## Task to carry out
Show each line of the records in which the word "HFOV" occurs.

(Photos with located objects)

□ □ □ □ □ □ □

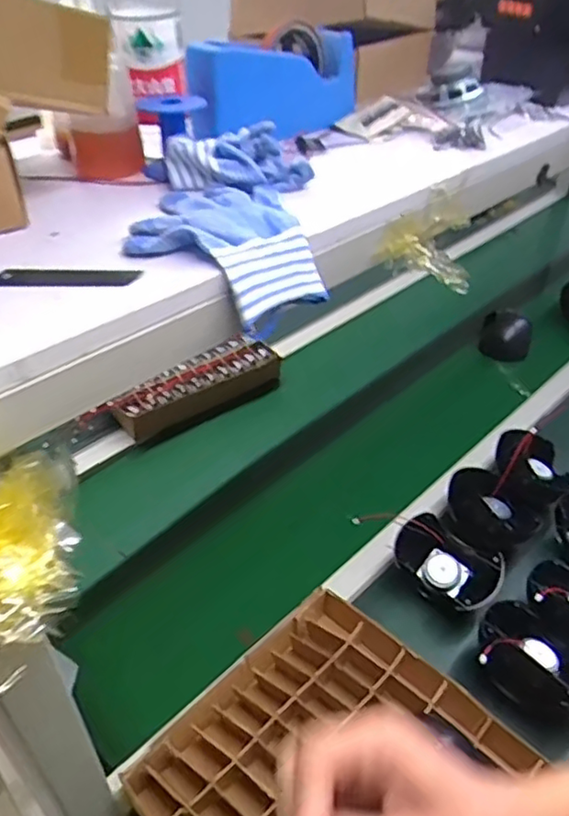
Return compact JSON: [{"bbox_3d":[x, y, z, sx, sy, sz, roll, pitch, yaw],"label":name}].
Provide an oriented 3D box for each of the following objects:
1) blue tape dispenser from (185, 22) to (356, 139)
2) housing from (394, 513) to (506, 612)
[{"bbox_3d":[-0.014,-0.349,0.689,0.207,0.086,0.059,-24,46,-28],"label":"blue tape dispenser"},{"bbox_3d":[0.206,0.199,0.809,0.133,0.056,0.084,30,47,30],"label":"housing"}]

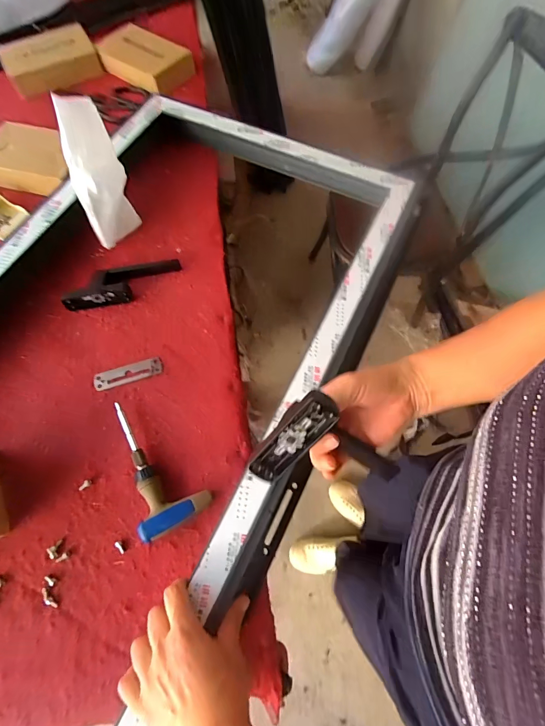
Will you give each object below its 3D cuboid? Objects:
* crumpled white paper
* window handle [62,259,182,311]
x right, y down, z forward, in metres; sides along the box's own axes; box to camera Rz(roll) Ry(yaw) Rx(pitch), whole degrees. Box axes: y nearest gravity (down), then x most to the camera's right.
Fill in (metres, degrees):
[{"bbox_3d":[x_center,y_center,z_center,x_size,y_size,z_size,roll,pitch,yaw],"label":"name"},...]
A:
[{"bbox_3d":[-0.275,-0.301,0.567,0.028,0.199,0.081,12,36,35],"label":"crumpled white paper"},{"bbox_3d":[-0.241,-0.131,0.570,0.179,0.033,0.063,-12,67,-5],"label":"window handle"}]

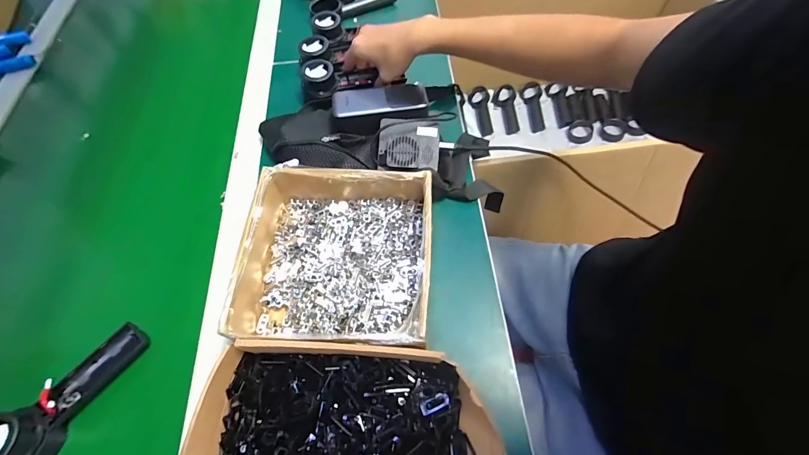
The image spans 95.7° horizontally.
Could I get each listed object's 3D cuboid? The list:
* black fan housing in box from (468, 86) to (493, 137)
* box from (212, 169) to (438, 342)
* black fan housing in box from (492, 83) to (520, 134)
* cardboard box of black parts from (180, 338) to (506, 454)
[{"bbox_3d":[0.209,-0.312,0.990,0.060,0.041,0.139,-7,61,0],"label":"black fan housing in box"},{"bbox_3d":[-0.073,0.031,0.402,0.198,0.063,0.193,1,61,5],"label":"box"},{"bbox_3d":[0.280,-0.319,0.998,0.055,0.029,0.141,-8,79,0],"label":"black fan housing in box"},{"bbox_3d":[-0.053,0.200,0.312,0.271,0.065,0.181,0,61,4],"label":"cardboard box of black parts"}]

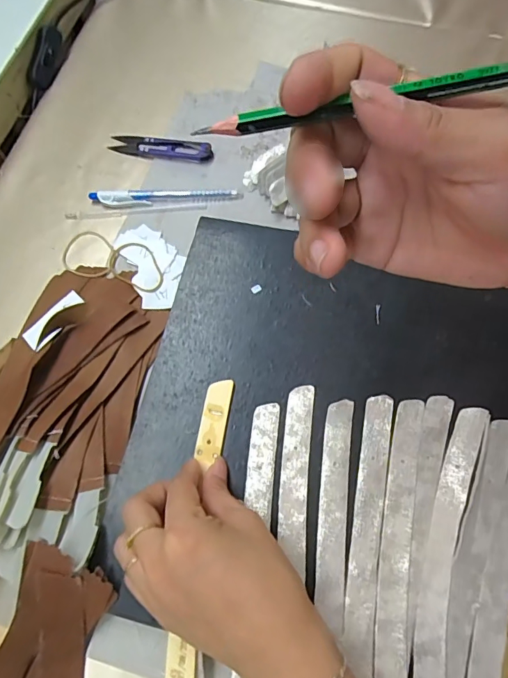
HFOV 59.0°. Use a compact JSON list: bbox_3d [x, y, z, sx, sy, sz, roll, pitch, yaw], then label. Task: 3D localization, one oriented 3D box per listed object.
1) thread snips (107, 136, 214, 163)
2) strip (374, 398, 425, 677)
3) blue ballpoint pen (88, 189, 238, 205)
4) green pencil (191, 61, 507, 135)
[{"bbox_3d":[-0.088,-0.184,0.427,0.099,0.014,0.022,10,72,4],"label":"thread snips"},{"bbox_3d":[0.095,0.132,0.292,0.022,0.004,0.188,9,72,4],"label":"strip"},{"bbox_3d":[-0.083,-0.129,0.409,0.131,0.008,0.015,0,71,0],"label":"blue ballpoint pen"},{"bbox_3d":[0.051,-0.086,0.158,0.144,0.007,0.005,-6,71,10],"label":"green pencil"}]

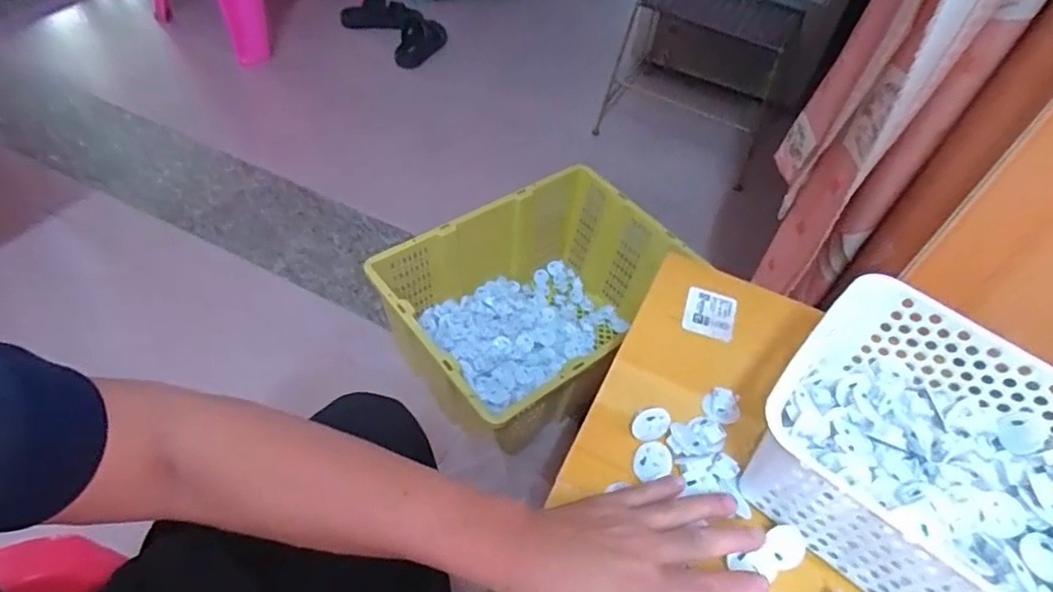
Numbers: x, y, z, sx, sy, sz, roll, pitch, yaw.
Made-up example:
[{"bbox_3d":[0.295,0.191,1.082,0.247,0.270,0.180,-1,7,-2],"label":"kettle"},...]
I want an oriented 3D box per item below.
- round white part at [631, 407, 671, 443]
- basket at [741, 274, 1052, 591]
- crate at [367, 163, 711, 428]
[{"bbox_3d":[0.104,0.107,0.490,0.034,0.005,0.026,-35,99,6],"label":"round white part"},{"bbox_3d":[0.330,0.144,0.422,0.303,0.099,0.202,36,56,22],"label":"basket"},{"bbox_3d":[0.016,0.032,1.066,0.496,0.265,0.353,-35,62,-29],"label":"crate"}]

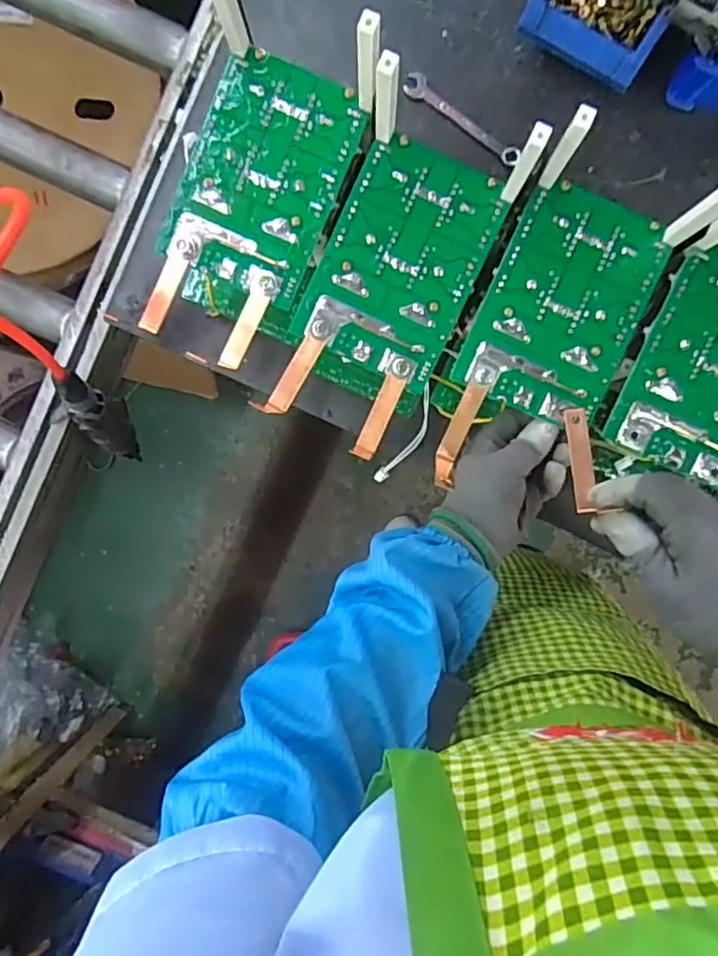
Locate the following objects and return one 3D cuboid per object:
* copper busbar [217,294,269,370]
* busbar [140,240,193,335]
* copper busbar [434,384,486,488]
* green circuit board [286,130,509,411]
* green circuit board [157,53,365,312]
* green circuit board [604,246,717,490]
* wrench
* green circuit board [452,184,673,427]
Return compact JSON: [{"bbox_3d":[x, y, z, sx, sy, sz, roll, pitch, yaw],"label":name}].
[{"bbox_3d":[-0.088,-0.112,0.459,0.015,0.005,0.061,26,94,-1],"label":"copper busbar"},{"bbox_3d":[-0.146,-0.146,0.454,0.017,0.009,0.075,25,94,-1],"label":"busbar"},{"bbox_3d":[0.075,-0.033,0.465,0.016,0.013,0.084,19,108,0],"label":"copper busbar"},{"bbox_3d":[0.028,-0.152,0.449,0.110,0.004,0.184,25,94,-1],"label":"green circuit board"},{"bbox_3d":[-0.075,-0.216,0.450,0.110,0.011,0.179,23,94,0],"label":"green circuit board"},{"bbox_3d":[0.267,-0.081,0.445,0.112,0.009,0.160,24,94,0],"label":"green circuit board"},{"bbox_3d":[0.099,-0.340,0.570,0.129,0.012,0.022,36,94,-1],"label":"wrench"},{"bbox_3d":[0.154,-0.128,0.448,0.113,0.007,0.159,23,94,0],"label":"green circuit board"}]

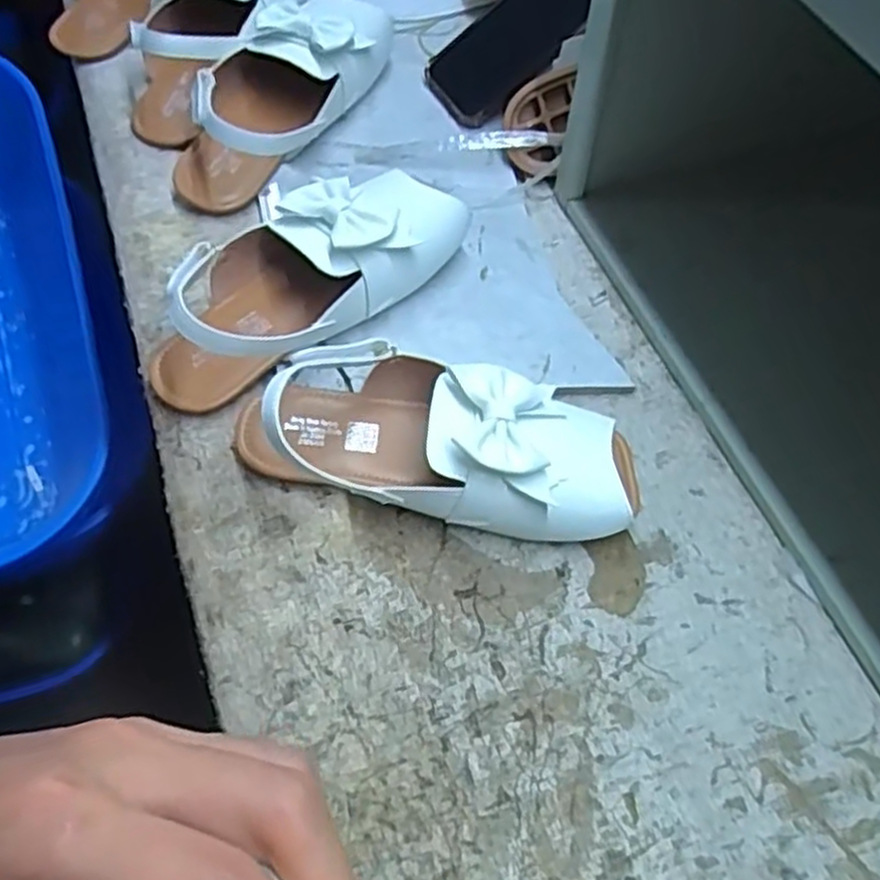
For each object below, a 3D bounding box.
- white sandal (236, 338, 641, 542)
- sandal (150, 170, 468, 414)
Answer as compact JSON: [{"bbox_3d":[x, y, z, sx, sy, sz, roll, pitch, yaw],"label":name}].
[{"bbox_3d":[0.000,-0.001,0.413,0.215,0.068,0.089,15,59,6],"label":"white sandal"},{"bbox_3d":[-0.082,-0.098,0.462,0.089,0.067,0.200,40,64,20],"label":"sandal"}]

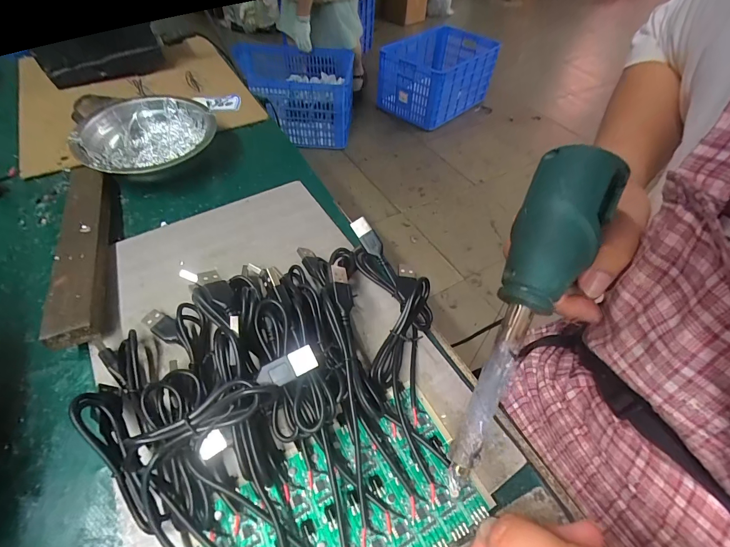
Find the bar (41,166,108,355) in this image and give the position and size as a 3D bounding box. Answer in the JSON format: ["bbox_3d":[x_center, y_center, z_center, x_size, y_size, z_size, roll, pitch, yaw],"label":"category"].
[{"bbox_3d":[-0.222,-0.023,0.281,0.030,0.023,0.187,-18,55,-15],"label":"bar"}]

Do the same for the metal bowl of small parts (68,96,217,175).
[{"bbox_3d":[-0.209,-0.124,0.348,0.118,0.045,0.109,1,52,-1],"label":"metal bowl of small parts"}]

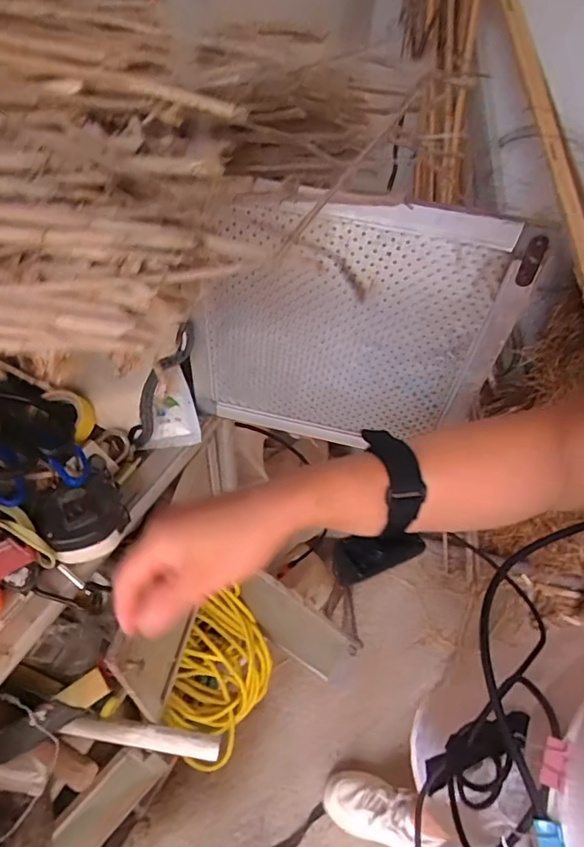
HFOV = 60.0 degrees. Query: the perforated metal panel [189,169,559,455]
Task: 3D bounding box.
[{"bbox_3d":[0.038,-0.074,0.440,0.263,0.251,0.012,12,49,6],"label":"perforated metal panel"}]

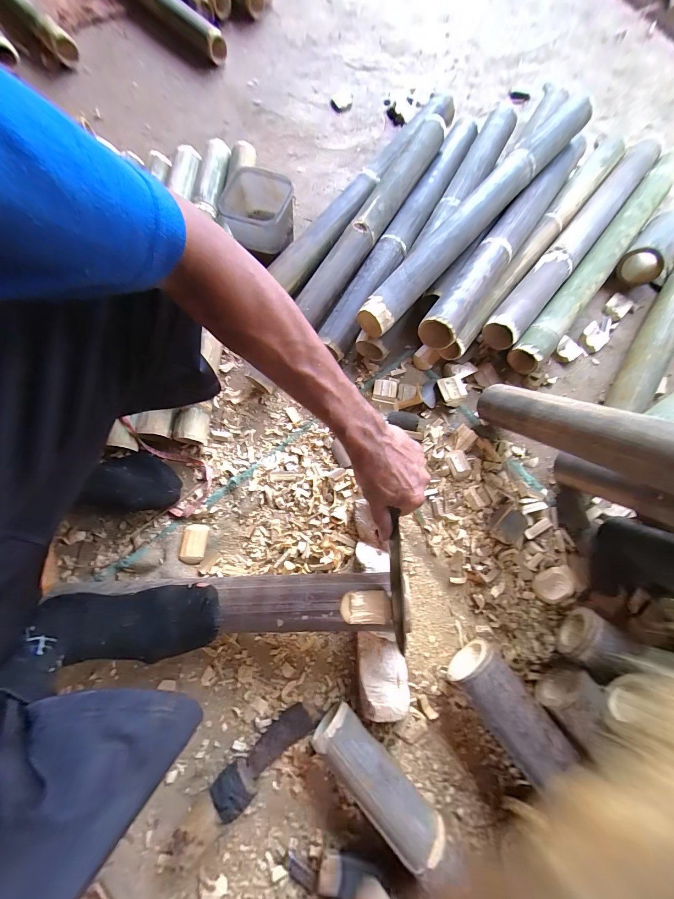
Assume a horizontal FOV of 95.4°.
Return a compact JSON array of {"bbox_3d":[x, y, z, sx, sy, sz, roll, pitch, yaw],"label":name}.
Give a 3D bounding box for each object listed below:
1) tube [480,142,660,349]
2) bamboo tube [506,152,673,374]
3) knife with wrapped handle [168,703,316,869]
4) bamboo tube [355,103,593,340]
[{"bbox_3d":[0.492,-0.437,0.638,0.072,0.072,0.643,39,79,10],"label":"tube"},{"bbox_3d":[0.533,-0.389,0.622,0.066,0.069,0.608,38,79,10],"label":"bamboo tube"},{"bbox_3d":[-0.122,0.457,0.431,0.224,0.041,0.050,-42,78,-9],"label":"knife with wrapped handle"},{"bbox_3d":[0.262,-0.444,0.569,0.059,0.061,0.631,41,81,12],"label":"bamboo tube"}]

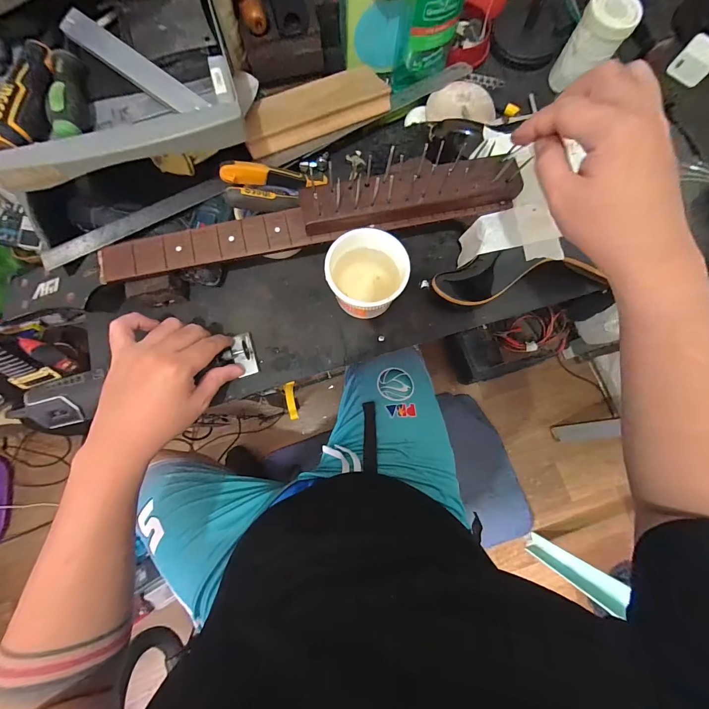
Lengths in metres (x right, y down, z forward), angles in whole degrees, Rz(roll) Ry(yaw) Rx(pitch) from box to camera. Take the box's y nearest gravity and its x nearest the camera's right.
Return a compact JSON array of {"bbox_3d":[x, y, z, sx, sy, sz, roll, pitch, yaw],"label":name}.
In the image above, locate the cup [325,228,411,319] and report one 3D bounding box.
[{"bbox_3d":[0.014,-0.093,0.403,0.092,0.071,0.084,0,78,-1],"label":"cup"}]

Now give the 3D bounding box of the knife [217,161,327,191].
[{"bbox_3d":[-0.094,-0.214,0.401,0.125,0.023,0.015,-9,77,-30],"label":"knife"}]

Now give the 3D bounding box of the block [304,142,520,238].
[{"bbox_3d":[0.062,-0.187,0.379,0.242,0.039,0.058,-12,79,-5],"label":"block"}]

□ □ □ □ □ □ □

## Exercise solution
HFOV 59.0°. Use a compact JSON list: bbox_3d [x, y, z, sx, sy, sz, roll, pitch, yaw], then label. Task: 3D localization, one oriented 3D box per listed object.
HFOV = 60.0 degrees. Query: the perforated metal panel [189,169,559,455]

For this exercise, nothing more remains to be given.